### TEXT SEGMENT
In the past two weeks, I have learned how to use a new framework (Laravel), got into a language I only used while in school (PHP), figured out how to employ a payment system in a website, wrote my first detailed documentation, built an entire e-commerce site and designed it, and by some sort of miracle, avoided an ulcer.
As I sit down to write this article, I feel so relived but also a little bit disappointed in myself for stretching to unrealistic limits.
Don’t Live and Die on Deadlines
I have learnt a lot within that time, but my greatest lesson was “don’t live and die on deadlines”.
I was lucky enough to set a timeline for myself, but my mistake was underestimating the time I’d need. The system sounded simple enough on paper, so I used that judgement to set a 2 week timeline. I did not consider the fact that I was not well versed in the language and framework I would be using, and those annoying bugs that pop up out of nowhere to make a developer’s life a nightmare.
If you’re asked to give a deadline for your work, you will most likely feel the internal pressure to give as short a timeline as possible in order not to seem incompetent or maybe to make your boss feel appeased.

### DATA PROVIDED
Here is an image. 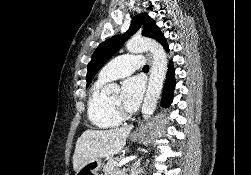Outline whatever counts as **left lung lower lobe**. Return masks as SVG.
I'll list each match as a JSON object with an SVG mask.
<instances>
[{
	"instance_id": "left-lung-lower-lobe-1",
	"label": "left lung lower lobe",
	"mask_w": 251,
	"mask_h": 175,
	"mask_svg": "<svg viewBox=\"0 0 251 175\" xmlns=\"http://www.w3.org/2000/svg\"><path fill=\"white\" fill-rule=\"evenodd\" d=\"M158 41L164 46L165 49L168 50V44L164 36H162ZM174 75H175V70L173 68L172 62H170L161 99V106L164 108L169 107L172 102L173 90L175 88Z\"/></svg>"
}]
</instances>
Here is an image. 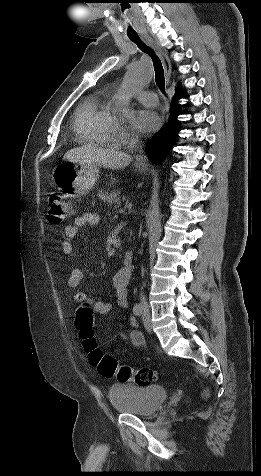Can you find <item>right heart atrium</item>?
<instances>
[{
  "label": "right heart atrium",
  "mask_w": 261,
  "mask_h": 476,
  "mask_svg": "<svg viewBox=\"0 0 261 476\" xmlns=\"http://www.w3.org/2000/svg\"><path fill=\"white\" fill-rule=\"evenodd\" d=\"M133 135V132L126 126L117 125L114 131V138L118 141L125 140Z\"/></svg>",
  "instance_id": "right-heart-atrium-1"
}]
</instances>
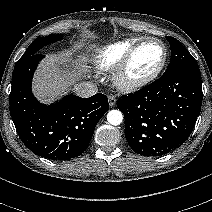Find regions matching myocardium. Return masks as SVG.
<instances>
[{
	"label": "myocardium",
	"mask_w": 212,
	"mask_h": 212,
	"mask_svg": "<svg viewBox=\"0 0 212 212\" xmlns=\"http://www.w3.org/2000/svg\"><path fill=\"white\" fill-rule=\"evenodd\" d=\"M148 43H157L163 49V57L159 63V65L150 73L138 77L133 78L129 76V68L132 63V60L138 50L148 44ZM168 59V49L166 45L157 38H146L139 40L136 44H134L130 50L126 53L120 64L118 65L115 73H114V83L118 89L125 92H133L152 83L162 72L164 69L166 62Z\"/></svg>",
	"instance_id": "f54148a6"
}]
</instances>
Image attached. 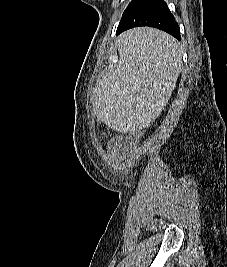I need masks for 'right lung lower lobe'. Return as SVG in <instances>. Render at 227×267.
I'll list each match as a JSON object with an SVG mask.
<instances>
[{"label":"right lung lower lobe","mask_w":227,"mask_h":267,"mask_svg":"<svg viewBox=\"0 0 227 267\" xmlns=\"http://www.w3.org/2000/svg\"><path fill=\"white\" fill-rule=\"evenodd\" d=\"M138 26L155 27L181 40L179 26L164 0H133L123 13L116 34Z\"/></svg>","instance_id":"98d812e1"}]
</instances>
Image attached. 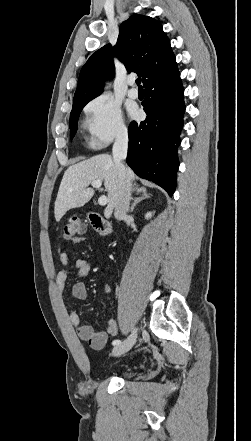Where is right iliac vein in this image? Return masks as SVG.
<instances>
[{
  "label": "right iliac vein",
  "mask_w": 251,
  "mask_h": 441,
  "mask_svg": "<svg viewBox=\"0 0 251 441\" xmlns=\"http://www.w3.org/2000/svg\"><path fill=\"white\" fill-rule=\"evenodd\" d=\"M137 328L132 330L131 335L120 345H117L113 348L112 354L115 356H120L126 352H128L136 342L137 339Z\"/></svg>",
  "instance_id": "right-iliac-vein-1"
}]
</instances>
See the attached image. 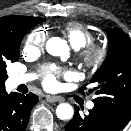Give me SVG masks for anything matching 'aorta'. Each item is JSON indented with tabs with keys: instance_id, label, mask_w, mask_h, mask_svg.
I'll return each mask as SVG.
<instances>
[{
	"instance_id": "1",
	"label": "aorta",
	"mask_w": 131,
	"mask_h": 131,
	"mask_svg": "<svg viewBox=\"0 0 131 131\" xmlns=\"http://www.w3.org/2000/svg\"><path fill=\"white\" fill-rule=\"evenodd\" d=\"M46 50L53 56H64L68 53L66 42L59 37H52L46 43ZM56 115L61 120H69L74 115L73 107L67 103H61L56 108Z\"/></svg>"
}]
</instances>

### OBJECTIVE
Please retype the part of the deadlines article starting with "If you’re asked" and going on through "boss feel appeased.".

### EXERCISE RESPONSE
If you’re asked to give a deadline for your work, you will most likely feel the internal pressure to give as short a timeline as possible in order not to seem incompetent or maybe to make your boss feel appeased.